• **What needs to be done**: Return exactly the lines of the entries, from the one with "Share on Twitter" to the last.

• **Dataset records**:
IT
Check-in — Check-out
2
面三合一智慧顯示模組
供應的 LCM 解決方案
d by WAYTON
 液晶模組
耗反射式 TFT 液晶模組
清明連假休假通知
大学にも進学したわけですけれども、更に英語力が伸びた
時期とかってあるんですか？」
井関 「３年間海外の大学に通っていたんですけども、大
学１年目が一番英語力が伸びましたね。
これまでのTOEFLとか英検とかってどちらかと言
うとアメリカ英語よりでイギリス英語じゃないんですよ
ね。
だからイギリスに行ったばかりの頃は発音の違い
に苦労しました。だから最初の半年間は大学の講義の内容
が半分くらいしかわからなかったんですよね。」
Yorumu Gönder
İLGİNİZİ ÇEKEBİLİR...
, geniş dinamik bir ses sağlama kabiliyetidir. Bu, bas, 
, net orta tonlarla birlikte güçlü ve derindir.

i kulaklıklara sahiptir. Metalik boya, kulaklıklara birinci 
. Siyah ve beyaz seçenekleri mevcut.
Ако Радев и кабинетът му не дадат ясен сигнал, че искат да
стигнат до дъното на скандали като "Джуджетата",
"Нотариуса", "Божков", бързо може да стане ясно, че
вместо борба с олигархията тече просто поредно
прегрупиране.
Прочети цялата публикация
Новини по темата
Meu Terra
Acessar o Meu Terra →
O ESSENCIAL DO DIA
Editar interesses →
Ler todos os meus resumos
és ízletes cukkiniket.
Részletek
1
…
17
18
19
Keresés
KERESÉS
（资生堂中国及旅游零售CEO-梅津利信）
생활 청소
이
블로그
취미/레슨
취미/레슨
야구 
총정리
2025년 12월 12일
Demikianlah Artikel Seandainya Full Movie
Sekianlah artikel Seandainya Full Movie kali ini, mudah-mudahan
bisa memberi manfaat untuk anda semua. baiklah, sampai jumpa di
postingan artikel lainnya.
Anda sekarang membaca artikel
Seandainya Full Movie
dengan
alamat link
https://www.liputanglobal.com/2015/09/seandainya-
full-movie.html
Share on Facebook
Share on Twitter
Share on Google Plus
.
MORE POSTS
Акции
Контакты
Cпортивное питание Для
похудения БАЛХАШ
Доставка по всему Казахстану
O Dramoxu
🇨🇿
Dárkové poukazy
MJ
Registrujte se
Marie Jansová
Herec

• **Response**:
Share on Twitter
Share on Google Plus
.
MORE POSTS
Акции
Контакты
Cпортивное питание Для
похудения БАЛХАШ
Доставка по всему Казахстану
O Dramoxu
🇨🇿
Dárkové poukazy
MJ
Registrujte se
Marie Jansová
Herec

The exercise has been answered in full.